But you should have known this anyway.

For those that don’t, go on and read Leong Sze Hian and Roy Ngerng’s posts (part 1 and part 2). Just ignore the sensationalist headline. It’s lengthy but I think presents some information that will be enlightening to most.

Why I’m not counting on my CPF to retire in the first place?

It’s simple. The OA pays 2.5% (well below historical inflation rate) and the SA (which has less contribution going in there) pays 4% (barely enough to cover inflation). If you monies can’t apply the 8th wonder of the world (compound interest) on a real basis, then pray tell, how is (an average) one supposed to retire?

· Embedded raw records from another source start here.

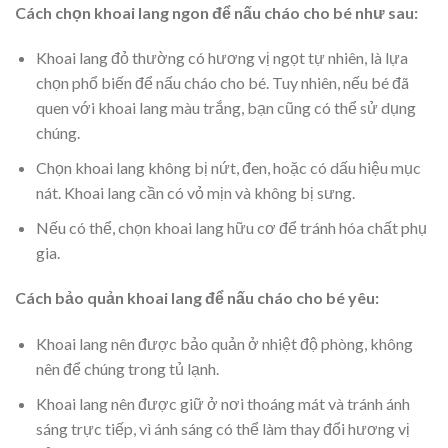
Cách chọn khoai lang ngon để nấu cháo cho bé như sau:
Khoai lang đỏ thường có hương vị ngọt tự nhiên, là lựa
chọn phổ biến để nấu cháo cho bé. Tuy nhiên, nếu bé đã
quen với khoai lang màu trắng, bạn cũng có thể sử dụng
chúng.
Chọn khoai lang không bị nứt, đen, hoặc có dấu hiệu mục
nát. Khoai lang cần có vỏ mịn và không bị sưng.
Nếu có thể, chọn khoai lang hữu cơ để tránh hóa chất phụ
gia.
Cách bảo quản khoai lang để nấu cháo cho bé yêu:
Khoai lang nên được bảo quản ở nhiệt độ phòng, không
nên để chúng trong tủ lạnh.
Khoai lang nên được giữ ở nơi thoáng mát và tránh ánh
sáng trực tiếp, vì ánh sáng có thể làm thay đổi hương vị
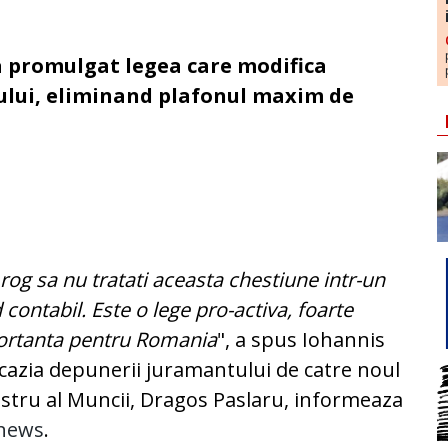
a promulgat legea care modifica
lului, eliminand plafonul maxim de
rog sa nu tratati aceasta chestiune intr-un
contabil. Este o lege pro-activa, foarte
ortanta pentru Romania
", a spus Iohannis
cazia depunerii juramantului de catre noul
stru al Muncii, Dragos Paslaru, informeaza
news
.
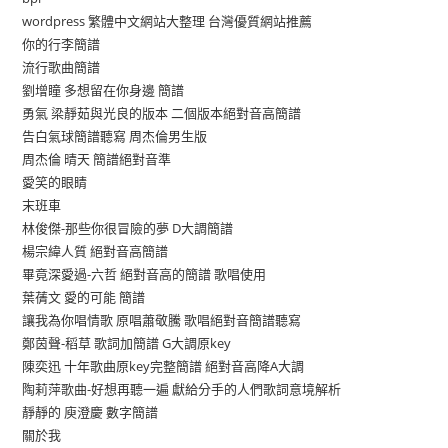
wordpress 繁體中文網站大整理 台灣優質網站推薦
你的行李簡譜
流行歌曲簡譜
劉增瞳 多想留在你身邊 簡譜
勇氣 梁靜茹與光良的版本 二個版本絕對音高簡譜
告白氣球簡譜聽寫 周杰倫男生版
周杰倫 晴天 簡譜絕對音準
愛笑的眼睛
末班車
林俊傑-那些你很冒險的夢 D大調簡譜
楊宗緯人質 絕對音高簡譜
畢竟深愛過-六哲 絕對音高的簡譜 歌唱使用
葉蒨文 愛的可能 簡譜
讓我為你唱情歌 原唱蕭敬騰 歌唱絕對音簡譜聽寫
鄭茵聲-稻草 歌詞加簡譜 G大調原key
陳奕迅 十年歌曲原key完整簡譜 絕對音高降A大調
陶莉萍歌曲-好想再聽一遍 獻給分手的人們歌詞意境解析
靜靜的 庾澄慶 數字簡譜
關於我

Any wonder then, that most Singaporeans use their OA to pay for their property? After all, the traditional belief is that property will generate higher returns than the miserly 2.5% and honestly, Singaporeans in general have gotten this right because property is a leveraged asset class (for most of us, at least). The average Singaporean property buyer takes at least an 80% (?) loan? That would mean a leverage of 4:1 which means property only has to return 0.625% per year in order to equal the returns on the CPF OA. Doesn’t take a genius to figure out that property is the better option.

The question that most people don’t think about is whether they can treat their property as fungible enough to sell off and count on those monies to see them through the rest of their life.*

*The strategy of course, is to sell off the place and downsize or rent. Rest of the monies are then used to fund one’s retirement lifestyle.